PROBLEM DESCRIPTION
Transcribe only the lines between the first line of the records and the line containing "If you want", inclusive, exactly as written.

(Transcribed page contents)
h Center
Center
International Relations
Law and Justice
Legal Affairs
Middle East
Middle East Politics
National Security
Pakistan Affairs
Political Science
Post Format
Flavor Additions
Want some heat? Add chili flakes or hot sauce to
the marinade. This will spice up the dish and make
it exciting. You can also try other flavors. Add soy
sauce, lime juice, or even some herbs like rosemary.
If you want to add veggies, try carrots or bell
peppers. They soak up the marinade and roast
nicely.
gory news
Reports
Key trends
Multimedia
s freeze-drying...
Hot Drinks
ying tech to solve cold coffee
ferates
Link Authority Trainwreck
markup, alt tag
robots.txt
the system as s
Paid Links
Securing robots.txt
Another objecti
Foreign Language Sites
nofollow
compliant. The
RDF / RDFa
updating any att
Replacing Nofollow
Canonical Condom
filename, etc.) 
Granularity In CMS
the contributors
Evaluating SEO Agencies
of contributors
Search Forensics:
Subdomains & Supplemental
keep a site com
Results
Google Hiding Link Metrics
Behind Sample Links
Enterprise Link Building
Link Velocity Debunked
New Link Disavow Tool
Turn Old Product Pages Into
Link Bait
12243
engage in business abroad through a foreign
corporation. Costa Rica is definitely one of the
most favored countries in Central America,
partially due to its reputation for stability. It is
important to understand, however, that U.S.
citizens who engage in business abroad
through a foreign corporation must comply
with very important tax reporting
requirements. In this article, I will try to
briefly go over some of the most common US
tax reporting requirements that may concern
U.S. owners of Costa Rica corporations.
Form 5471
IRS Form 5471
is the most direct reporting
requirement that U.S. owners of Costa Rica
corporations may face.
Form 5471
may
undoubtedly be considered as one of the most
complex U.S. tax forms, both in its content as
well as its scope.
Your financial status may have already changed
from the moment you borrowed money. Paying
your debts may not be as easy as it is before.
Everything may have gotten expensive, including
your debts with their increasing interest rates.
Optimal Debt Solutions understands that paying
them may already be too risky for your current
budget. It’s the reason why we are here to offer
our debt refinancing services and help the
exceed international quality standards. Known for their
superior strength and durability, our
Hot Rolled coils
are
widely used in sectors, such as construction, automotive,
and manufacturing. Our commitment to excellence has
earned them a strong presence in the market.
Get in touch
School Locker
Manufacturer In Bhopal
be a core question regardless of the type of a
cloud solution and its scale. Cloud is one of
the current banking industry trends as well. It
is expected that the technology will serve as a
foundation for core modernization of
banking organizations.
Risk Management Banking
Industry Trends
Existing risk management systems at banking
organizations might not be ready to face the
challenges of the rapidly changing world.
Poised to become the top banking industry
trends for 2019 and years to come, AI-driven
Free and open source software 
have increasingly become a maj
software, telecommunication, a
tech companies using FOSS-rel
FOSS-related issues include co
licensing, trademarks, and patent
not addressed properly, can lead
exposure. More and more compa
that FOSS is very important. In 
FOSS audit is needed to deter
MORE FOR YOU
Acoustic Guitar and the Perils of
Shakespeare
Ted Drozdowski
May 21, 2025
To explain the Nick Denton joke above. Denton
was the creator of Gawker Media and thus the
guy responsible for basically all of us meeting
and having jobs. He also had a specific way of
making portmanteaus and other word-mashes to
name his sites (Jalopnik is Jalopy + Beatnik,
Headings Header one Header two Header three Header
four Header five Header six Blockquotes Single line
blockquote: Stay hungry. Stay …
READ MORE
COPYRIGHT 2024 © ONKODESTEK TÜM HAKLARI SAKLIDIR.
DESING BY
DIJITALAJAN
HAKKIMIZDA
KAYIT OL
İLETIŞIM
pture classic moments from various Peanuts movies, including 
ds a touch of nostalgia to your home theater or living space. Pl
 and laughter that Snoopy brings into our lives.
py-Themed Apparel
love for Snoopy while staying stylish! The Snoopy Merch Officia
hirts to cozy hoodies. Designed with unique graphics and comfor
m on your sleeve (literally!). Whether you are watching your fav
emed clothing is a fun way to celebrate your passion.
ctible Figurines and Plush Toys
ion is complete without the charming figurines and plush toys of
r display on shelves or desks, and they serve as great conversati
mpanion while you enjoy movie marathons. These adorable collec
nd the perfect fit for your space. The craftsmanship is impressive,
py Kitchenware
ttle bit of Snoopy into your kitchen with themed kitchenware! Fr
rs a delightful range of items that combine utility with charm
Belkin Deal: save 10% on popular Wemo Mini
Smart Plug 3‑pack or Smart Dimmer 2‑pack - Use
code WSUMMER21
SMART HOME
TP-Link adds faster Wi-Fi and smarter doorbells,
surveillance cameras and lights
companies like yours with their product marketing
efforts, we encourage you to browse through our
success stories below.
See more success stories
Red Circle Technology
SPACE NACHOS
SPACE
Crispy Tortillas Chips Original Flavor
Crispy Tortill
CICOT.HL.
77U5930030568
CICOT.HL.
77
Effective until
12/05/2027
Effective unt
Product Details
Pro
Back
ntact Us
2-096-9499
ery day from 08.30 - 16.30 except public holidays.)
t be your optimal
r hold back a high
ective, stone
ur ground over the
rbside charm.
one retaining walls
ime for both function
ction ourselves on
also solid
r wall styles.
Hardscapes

RESPONSE TO THIS EXERCISE
h Center
Center
International Relations
Law and Justice
Legal Affairs
Middle East
Middle East Politics
National Security
Pakistan Affairs
Political Science
Post Format
Flavor Additions
Want some heat? Add chili flakes or hot sauce to
the marinade. This will spice up the dish and make
it exciting. You can also try other flavors. Add soy
sauce, lime juice, or even some herbs like rosemary.
If you want to add veggies, try carrots or bell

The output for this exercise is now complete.